Antiochus’ absence from Jerusalem gave an opportunity for those in Jerusalem, who resented Antiochus’ interference with the High Priestly office, when this stern-faced king would place his appointee, who turned out to be Menelaus as High Priest. Antiochus’ surprise return to Jerusalem caught the insurgents off guard and led to a number of reprisals including: the plunder of the temple, the installation of an altar to the god Zeus (a real abomination) and the offering of a sow in temple of God (an equally great insult).

Both Antiochus and the king who is to come are predicted to be “stern-faced,” or better translated as “defiant, shameless” or “insolent.” The same word was used on the ‘impudent looks” of harlot in Prov 7:13. They also will be “master[s] of intrigue” (23b), cause “astonishing desolation” (24b), and “succeed in whatever” they try (24d). Accordingly, the two of them will have a propensity for double-dealing, and being cunningly adroit. As supermen, they will be admired by the whole world, but their power will not come from themselves, but from the energy Satan himself will give them (2 Thess 2:9). But above all, his most despicable feature will be that both of them acted as persecutors and destroyers of the Holy people (24).

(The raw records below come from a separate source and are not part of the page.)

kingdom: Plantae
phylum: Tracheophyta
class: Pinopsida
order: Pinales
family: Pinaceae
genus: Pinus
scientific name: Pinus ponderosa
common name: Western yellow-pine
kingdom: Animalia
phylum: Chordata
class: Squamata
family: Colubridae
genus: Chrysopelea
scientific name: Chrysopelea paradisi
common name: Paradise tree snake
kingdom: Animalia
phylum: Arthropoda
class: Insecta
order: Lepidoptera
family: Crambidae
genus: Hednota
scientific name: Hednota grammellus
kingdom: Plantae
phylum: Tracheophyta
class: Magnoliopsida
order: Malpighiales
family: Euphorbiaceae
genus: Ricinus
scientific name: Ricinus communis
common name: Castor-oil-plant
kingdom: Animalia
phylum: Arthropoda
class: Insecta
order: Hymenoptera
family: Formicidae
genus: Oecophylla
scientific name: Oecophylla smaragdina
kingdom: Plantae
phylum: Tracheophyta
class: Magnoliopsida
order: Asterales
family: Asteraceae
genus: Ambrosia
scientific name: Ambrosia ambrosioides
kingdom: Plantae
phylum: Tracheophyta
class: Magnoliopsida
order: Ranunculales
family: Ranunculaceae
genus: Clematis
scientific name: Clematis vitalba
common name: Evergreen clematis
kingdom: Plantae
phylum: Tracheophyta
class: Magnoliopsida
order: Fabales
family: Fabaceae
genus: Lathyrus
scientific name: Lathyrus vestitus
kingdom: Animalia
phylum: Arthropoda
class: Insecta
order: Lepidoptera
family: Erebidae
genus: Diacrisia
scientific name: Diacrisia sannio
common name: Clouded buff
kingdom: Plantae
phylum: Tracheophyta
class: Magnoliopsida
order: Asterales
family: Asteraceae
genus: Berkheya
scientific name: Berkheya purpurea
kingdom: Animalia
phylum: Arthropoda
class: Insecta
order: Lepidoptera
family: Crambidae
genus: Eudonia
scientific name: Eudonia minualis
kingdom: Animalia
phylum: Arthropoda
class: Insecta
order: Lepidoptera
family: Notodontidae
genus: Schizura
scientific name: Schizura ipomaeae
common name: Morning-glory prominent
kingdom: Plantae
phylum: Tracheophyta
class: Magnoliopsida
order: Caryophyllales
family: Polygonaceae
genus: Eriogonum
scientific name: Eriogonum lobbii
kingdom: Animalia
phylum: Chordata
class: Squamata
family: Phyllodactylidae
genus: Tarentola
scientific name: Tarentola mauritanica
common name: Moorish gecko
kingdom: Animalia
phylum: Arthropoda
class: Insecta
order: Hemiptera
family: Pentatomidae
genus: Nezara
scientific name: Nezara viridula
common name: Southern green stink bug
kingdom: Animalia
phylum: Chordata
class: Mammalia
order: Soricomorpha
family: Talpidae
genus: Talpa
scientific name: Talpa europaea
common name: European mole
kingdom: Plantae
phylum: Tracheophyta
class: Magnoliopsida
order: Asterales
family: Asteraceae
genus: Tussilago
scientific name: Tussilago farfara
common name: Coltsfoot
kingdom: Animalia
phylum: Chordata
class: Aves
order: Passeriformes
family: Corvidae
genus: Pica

It appears that Antiochus was destroyed, “but not by his own power” (24). If that is the correct rendering of verse 24, then I Maccabees 6:8-13 explained that Antiochus was not slain in battle, but he received word in Babylon that the Maccabees had defeated his army and won control over Israel once more. At that, Antiochus fell sick and called his friends to tell them he was going to die. For he explained to them, according to this record, that “I remember the evils that I did at Jerusalem…., therefore for this cause I perish.”

Daniel was told to “seal up the vision” (26), not because of the vision’s incomprehensibility or some hidden code it contained, but rather because it was sure to take place and because its word should be preserved against the day of its fulfillment.

This vision left Daniel “exhausted … and ill for many days” (27). These predictions he had seen and had explained to him were clear, but how could that all take place when the world had never seen a Medo-Persian or a Greek empire, never mind all the detail about a stern-faced king of the future and the like. But history is the final interpreter of prophecy, as Jesus reminded us in John 13:19 and it finally points to the fact that God, not these nations, is in control.


1. While we are given more detail on the second and third empires mentioned in chapters 2 and 7 of Daniel, the identities of the second and third empires are set forth in great detail.

2. God is still sovereign over mortals and nations, for the plan of history is not theirs, but God’s.

3. If God gave this prophetic word so clearly in the 6th century B.C. that most all agree with its meaning, which was fulfilled from the sixth century B.C. to the second century B.C., why are critical and mainline scholars so slow to acknowledge the prophetic nature of Scripture and its truthfulness?